Goal of the exercise: Report each line of the records where "assign" occurs.

[Opening Record excerpts section]

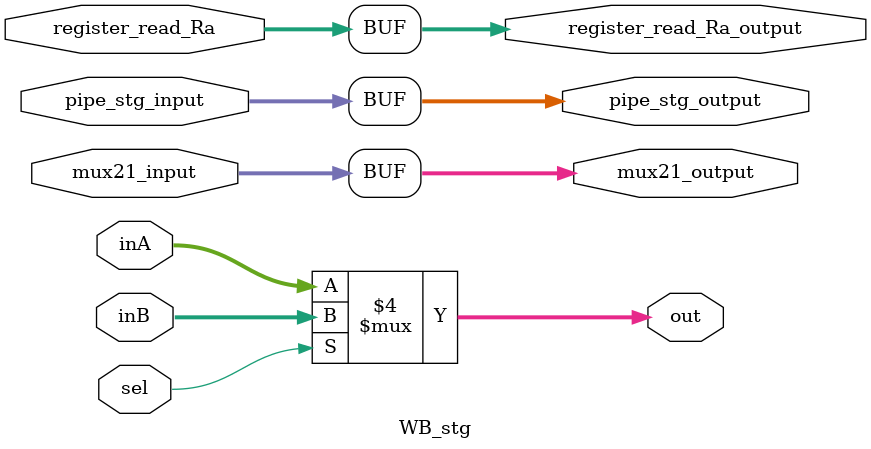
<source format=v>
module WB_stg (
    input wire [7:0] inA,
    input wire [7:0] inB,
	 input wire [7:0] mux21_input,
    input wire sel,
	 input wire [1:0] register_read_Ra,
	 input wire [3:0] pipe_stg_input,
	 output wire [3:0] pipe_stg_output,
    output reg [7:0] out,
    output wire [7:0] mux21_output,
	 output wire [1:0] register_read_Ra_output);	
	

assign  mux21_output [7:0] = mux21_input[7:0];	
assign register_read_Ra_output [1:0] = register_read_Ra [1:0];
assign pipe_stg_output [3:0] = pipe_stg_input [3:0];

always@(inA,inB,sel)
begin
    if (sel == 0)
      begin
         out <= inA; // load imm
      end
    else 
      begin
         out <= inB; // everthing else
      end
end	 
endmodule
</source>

[Closing Record excerpts section]

Output of the exercise:
assign  mux21_output [7:0] = mux21_input[7:0];	
assign register_read_Ra_output [1:0] = register_read_Ra [1:0];
assign pipe_stg_output [3:0] = pipe_stg_input [3:0];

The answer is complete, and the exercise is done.